To infer the cellular mutational pattern processes of somatic alterations in the genome, we performed mutation signature analysis of de novo mutations that occurred in all types of treated cell lines. Mutation signature analysis revealed the existence of an SBS18-like mutational pattern and an SBS40-like mutational pattern (Fig. 4b). The SBS18-like signature is similar to the SBS18 mutational signature reported in the Catalog of Somatic Mutations in Cancer (COSMIC)41 database, and their cosine similarity is 0.88. The SBS40-like mutational pattern is similar to the SBS40 mutational signature reported in the COSMIC database, and their cosine similarity is 0.82. The number of mutations attributed to SBS40 is correlated with patient age for some types of human cancer, which may be related to spontaneous somatic mutations. The proposed etiology of the SBS18 signature in COSMIC is damage by reactive oxygen species41. Previous studies have reported that the electrotransfection of cells can lead to cell cycle arrest and apoptosis and may cause damage to genomic DNA in cells, presumably due to reactive oxygen species (ROS) generated during pulse application60; the majority of mutations induced by ROS appear to involve modification of guanine, causing C > A/G > T transversions61. Considering our result that the most common SNV type was also C > A/G > T in all groups (Supplementary Fig. 5) and the attribution of the SBS18 signature, we inferred that the mutations could be induced by the physical stimulation of plasmid introduction rather than by the side effects of gene editing. Furthermore, we believe that optimizing the delivery method of the Cas9 protein could help prevent the occurrence of hundreds of mutations in the production of GTKO pigs for xenotransplantation.
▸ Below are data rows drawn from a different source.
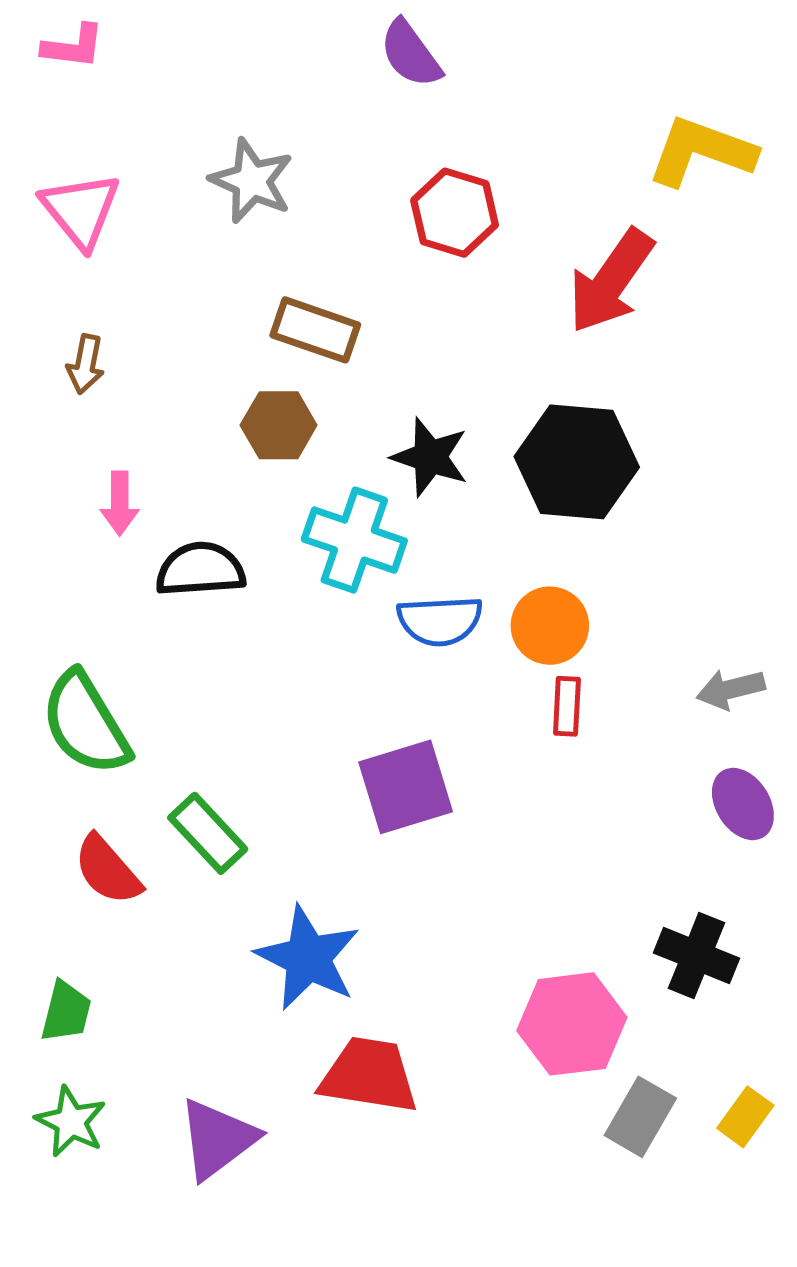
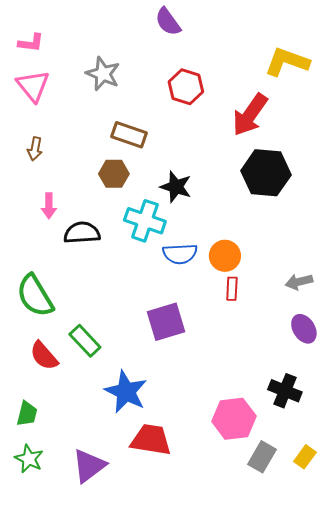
pink L-shape: (73, 46) -> (31, 43), moved
black hexagon: (577, 462) -> (266, 173), moved

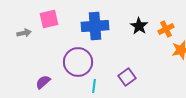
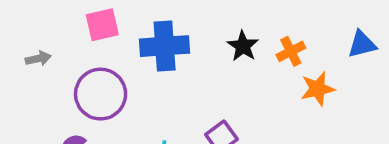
pink square: (49, 19) -> (102, 25), moved
purple circle: (78, 62) -> (101, 94), moved

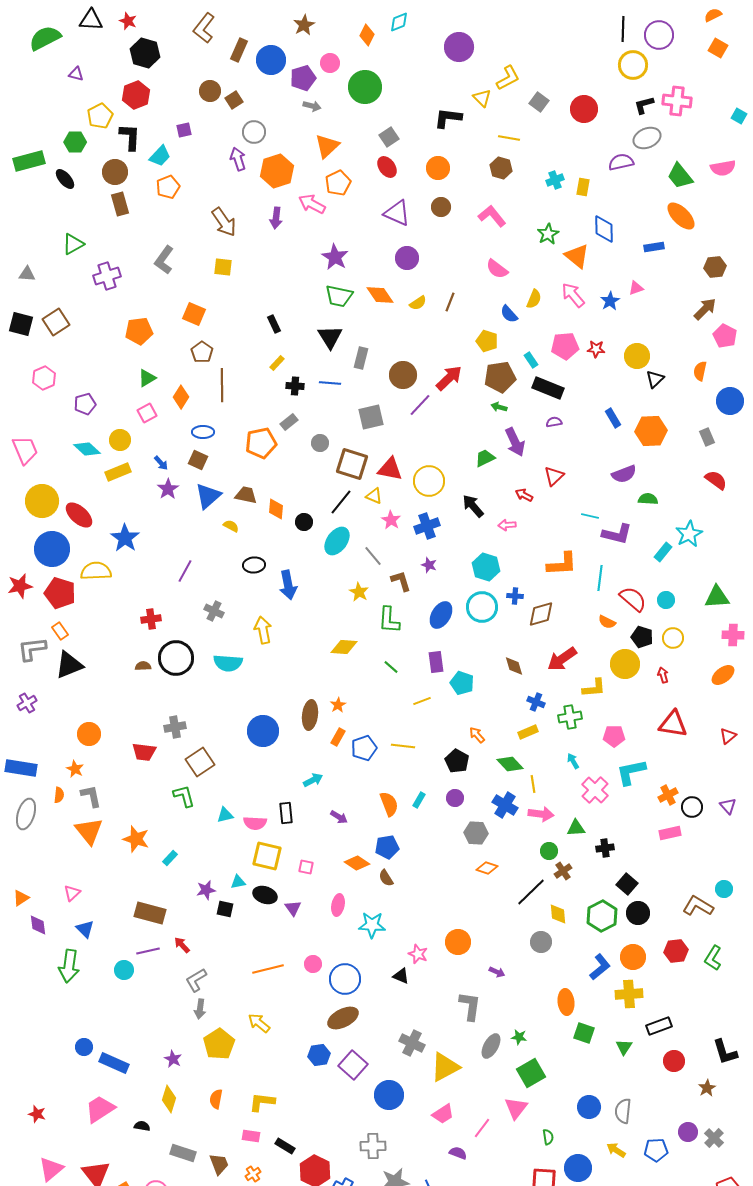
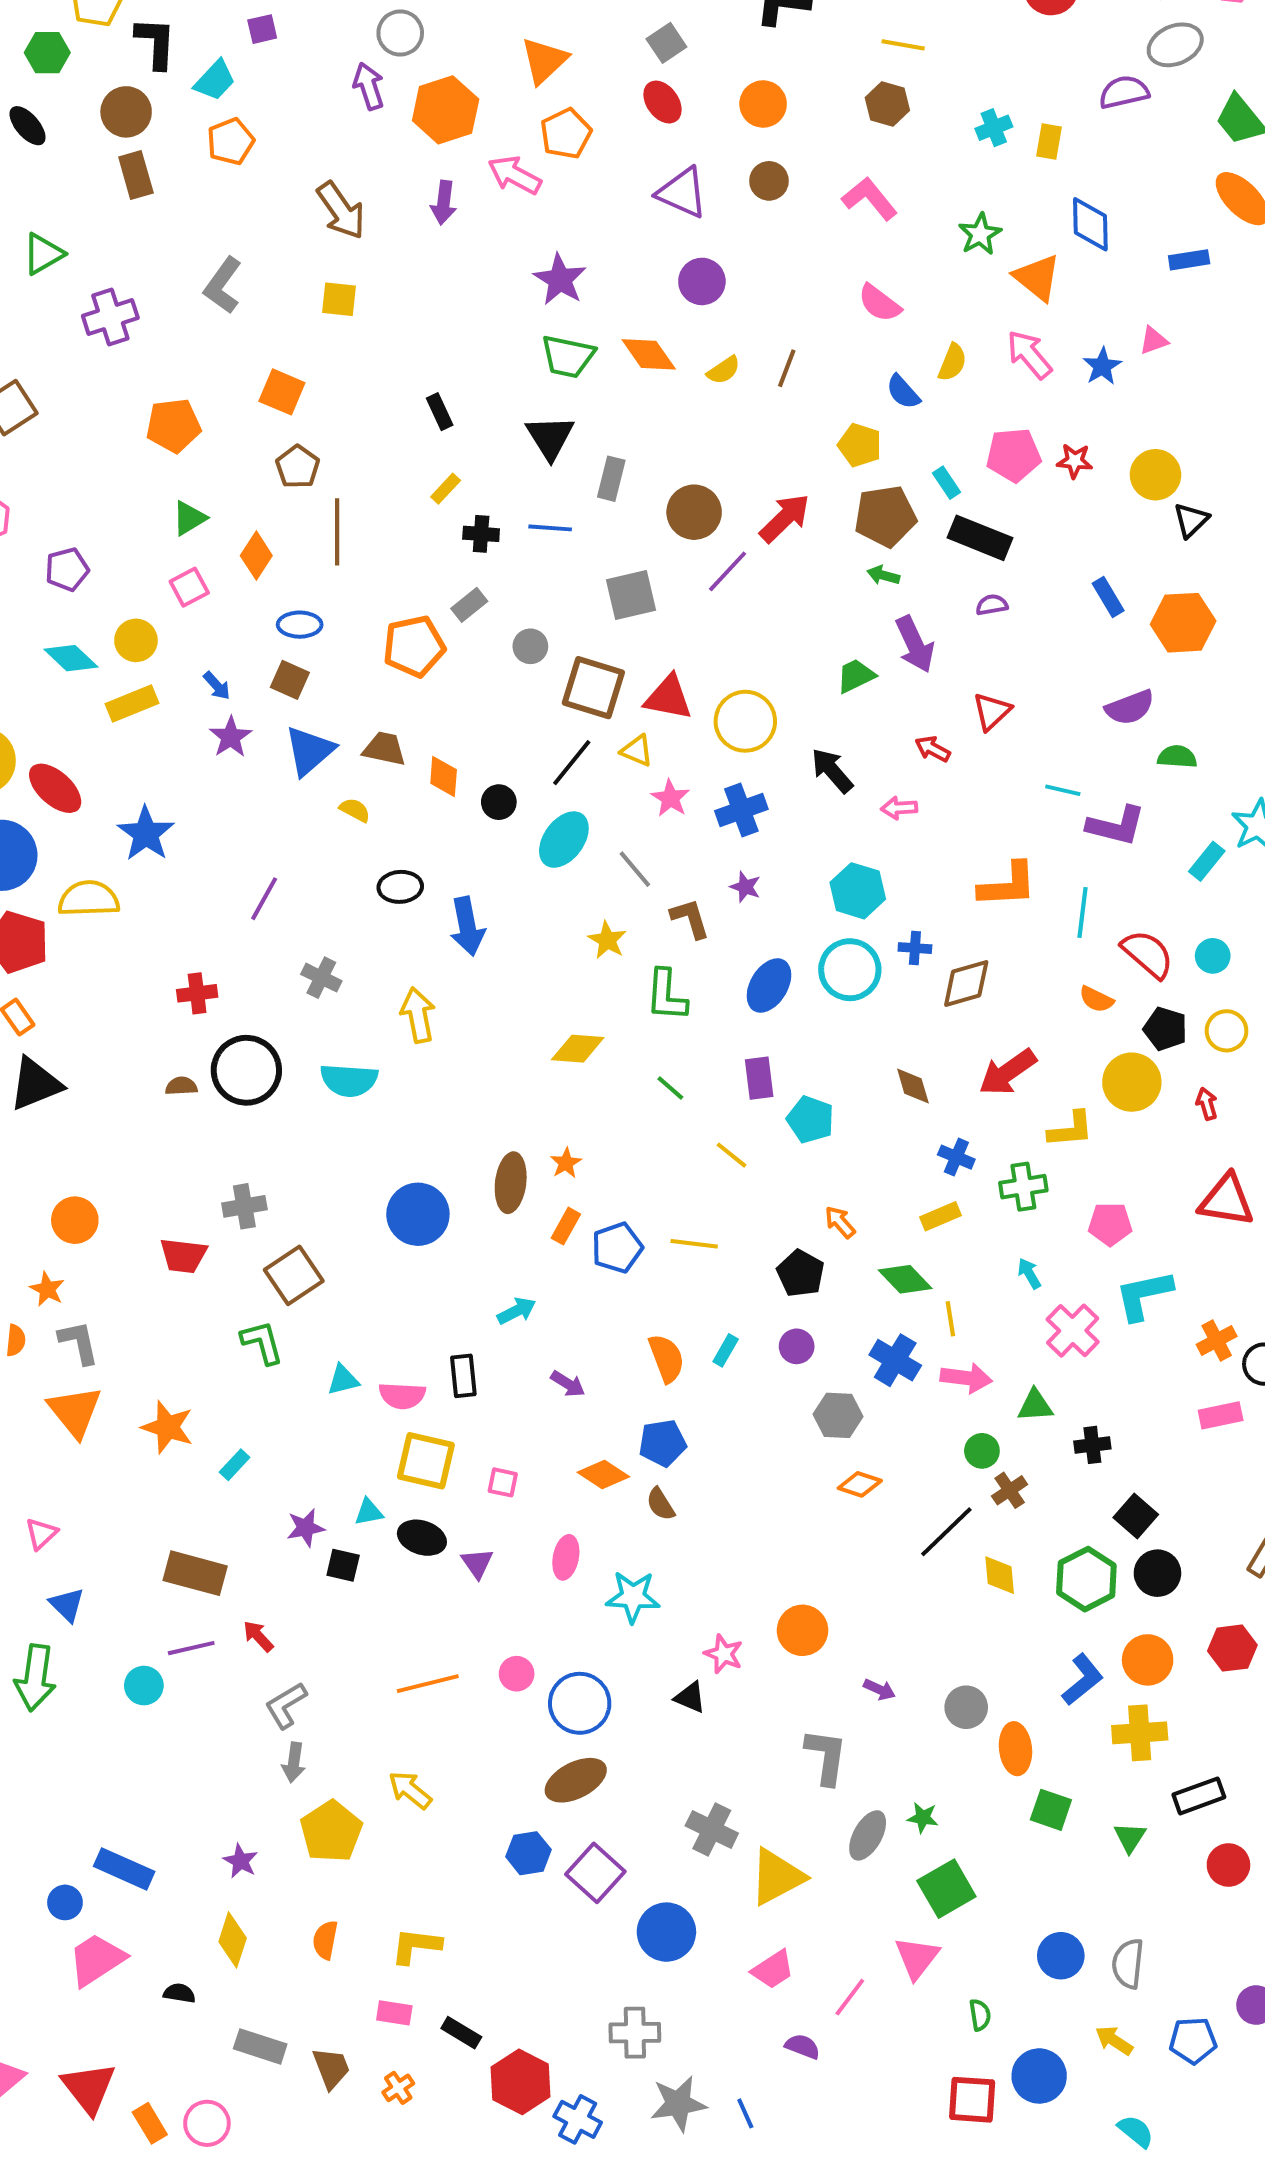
yellow line: (422, 701) -> (732, 1155), turned 60
gray circle: (541, 942) -> (966, 1707), moved
blue circle: (84, 1047) -> (65, 1902), moved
We also checked whether these mutated genes could provide a common functional advantage through GO and KEGG pathway enrichment analyses. We found that some mutated genes were enriched in synapse-related GO terms and pathways such as “GO:0050803 ~ regulation of synapse structure or activity” (Fig. 4c). Combined with the reports that ROS accumulation can be harmful to synaptic plasticity62, we hypothesize that the electrotransfection of cells should be responsible for the occurrence of those mutations in all treated cell lines.